> **Problem details**: Leave out all pictures while repeating the records exactly and completely.

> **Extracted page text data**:
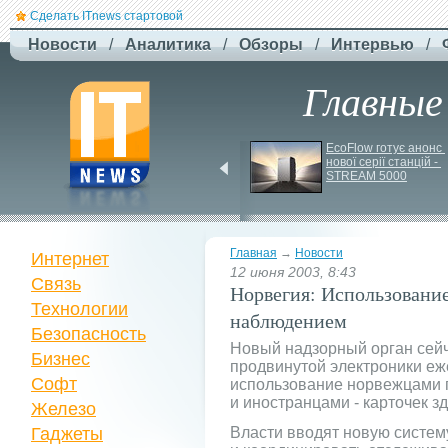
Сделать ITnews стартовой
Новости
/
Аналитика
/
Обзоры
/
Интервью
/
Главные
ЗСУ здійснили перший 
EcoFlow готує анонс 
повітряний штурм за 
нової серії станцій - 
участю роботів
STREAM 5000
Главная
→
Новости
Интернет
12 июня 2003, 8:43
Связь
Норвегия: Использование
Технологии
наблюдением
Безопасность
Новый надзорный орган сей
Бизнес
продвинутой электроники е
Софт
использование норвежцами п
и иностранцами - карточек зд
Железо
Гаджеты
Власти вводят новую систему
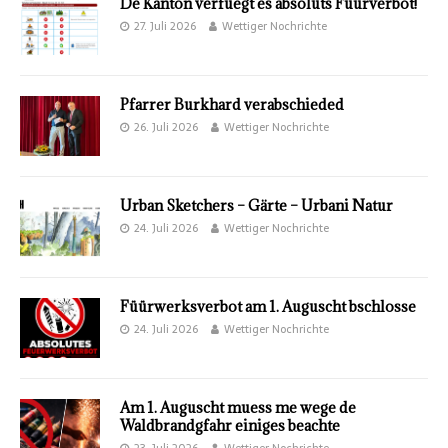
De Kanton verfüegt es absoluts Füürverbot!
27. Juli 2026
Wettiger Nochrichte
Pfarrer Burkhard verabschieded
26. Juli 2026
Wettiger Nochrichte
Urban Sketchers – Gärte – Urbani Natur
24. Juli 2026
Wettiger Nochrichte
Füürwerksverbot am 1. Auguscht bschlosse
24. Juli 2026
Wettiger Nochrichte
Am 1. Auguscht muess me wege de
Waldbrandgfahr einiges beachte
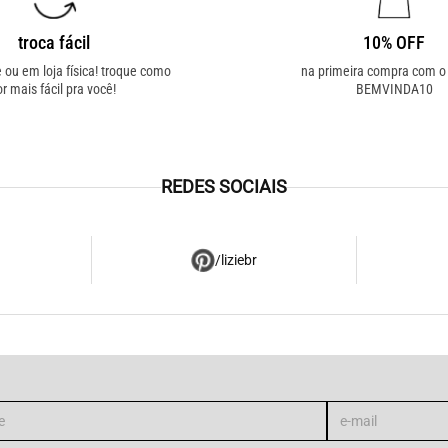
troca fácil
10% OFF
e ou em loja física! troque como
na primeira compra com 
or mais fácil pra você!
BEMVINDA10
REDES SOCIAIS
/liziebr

> **Result of the task**:
Сделать ITnews стартовой
Новости
/
Аналитика
/
Обзоры
/
Интервью
/
Главные
ЗСУ здійснили перший 
EcoFlow готує анонс 
повітряний штурм за 
нової серії станцій - 
участю роботів
STREAM 5000
Главная
→
Новости
Интернет
12 июня 2003, 8:43
Связь
Норвегия: Использование
Технологии
наблюдением
Безопасность
Новый надзорный орган сей
Бизнес
продвинутой электроники е
Софт
использование норвежцами п
и иностранцами - карточек зд
Железо
Гаджеты
Власти вводят новую систему
De Kanton verfüegt es absoluts Füürverbot!
27. Juli 2026
Wettiger Nochrichte
Pfarrer Burkhard verabschieded
26. Juli 2026
Wettiger Nochrichte
Urban Sketchers – Gärte – Urbani Natur
24. Juli 2026
Wettiger Nochrichte
Füürwerksverbot am 1. Auguscht bschlosse
24. Juli 2026
Wettiger Nochrichte
Am 1. Auguscht muess me wege de
Waldbrandgfahr einiges beachte
troca fácil
10% OFF
e ou em loja física! troque como
na primeira compra com 
or mais fácil pra você!
BEMVINDA10
REDES SOCIAIS
/liziebr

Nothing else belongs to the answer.